In fact, as we kick off the laughs are very much on the back burner, as we’re in the mean streets of New York with Rosie Perez’s bounty hunter Nina on the trail of some drug dealers, and it all goes very Pulp Fiction.
Jump cut, with fine comic juxtaposition, to Whitehall’s character Barnaby parking his hilariously tiny G-WIz car under the mocking gaze of bystanders. The sudden contrast is one of the few straight-up jokes as the script busies itself setting up premise and character.
Barnaby’s dad Nigel (Robert Lindsay), an antiques dealer, has wound up indisposed in hospital.

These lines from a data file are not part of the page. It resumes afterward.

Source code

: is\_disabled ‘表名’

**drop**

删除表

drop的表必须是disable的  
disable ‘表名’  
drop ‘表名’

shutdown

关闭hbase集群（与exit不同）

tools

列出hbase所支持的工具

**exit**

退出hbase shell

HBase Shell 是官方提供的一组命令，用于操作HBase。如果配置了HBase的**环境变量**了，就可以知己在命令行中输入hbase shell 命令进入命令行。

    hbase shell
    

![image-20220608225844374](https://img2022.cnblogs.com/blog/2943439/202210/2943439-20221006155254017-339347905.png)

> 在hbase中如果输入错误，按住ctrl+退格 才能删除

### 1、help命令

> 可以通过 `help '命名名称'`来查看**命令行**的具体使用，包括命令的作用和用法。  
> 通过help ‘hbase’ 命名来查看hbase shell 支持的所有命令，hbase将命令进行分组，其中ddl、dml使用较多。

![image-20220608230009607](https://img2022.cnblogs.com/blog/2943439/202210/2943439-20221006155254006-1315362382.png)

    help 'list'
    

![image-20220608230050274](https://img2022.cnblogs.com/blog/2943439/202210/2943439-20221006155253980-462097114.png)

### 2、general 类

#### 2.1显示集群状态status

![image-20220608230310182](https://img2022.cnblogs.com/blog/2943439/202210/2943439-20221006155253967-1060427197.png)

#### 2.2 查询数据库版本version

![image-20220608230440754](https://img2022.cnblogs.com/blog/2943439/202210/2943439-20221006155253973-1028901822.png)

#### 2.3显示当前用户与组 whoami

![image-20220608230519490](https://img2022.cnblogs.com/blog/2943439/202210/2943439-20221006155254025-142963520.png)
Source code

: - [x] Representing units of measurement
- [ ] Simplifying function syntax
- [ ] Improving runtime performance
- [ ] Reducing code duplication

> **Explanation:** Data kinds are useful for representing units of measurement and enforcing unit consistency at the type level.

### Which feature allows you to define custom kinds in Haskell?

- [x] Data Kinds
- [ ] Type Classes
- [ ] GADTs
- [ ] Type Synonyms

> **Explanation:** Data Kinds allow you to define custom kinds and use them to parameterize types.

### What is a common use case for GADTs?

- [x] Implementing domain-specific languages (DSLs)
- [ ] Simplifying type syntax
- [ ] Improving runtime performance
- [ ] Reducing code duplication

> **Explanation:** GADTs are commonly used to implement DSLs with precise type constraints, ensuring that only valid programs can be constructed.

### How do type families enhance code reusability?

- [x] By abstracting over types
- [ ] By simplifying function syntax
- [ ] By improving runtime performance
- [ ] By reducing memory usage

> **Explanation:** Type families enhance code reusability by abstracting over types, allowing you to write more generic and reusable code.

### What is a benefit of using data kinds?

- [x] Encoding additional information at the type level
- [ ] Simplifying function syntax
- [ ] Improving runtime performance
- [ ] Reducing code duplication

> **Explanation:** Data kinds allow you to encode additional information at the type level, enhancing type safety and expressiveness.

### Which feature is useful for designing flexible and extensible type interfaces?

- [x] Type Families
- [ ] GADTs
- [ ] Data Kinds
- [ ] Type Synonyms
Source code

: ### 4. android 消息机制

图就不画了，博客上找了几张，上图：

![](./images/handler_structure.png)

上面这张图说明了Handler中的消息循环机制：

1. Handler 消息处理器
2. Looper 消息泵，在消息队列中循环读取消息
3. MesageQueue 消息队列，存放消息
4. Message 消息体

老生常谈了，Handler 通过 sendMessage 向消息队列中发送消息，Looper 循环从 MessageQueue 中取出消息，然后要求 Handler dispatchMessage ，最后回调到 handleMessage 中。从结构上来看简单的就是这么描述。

So Barnaby, fighting family accusations that his bookish ways make him useless in the real work, temporarily takes over the business.. and promptly spends £50,000 on what turns out to a be a blood antiquity looted from Syria.
And to resolve the situation, who better to help than Nina, who Barnaby’s sister encountered in that first, bloody scene and who now just happens to be on the run from the US drug cartel she busted and in need of a place to lie low.
Clearly this is all establishing a classic culture-clash dynamic between posh, socially isolated Barnaby and the brasher, streetwise Nina and her emotionally exuberant family, glimpsed in passing
In this first episode here is sometimes an inbalance between the comedy and the thrills. Both depend on shock, but sometimes they compromise each other.
The blend is certainly less smooth that the tonally similar The Wrong Mans with James Corden and Mathew Baynton – although in moments it works excellently: Barnaby contaminating a crime scene the pair of them have just created is very funny indeed. Charity Wakefield, as Barnaby’s peculiar sister Leah, is promising comic foil, too.
Yet few gags really zing, and the tension only occasionally grips. However Bounty Hunters certainly works on the level of glossy popcorn TV, and will do no harm in further establishing Whitehall as a very watchable character actor. The obvious transatlantic appeal will likely help his career too.
Some of the issues are surely down to the establishing work the first episode has to do. So it’s a good sign that after it airs you’ll want to see what happens in part two.On that score, at least, job done.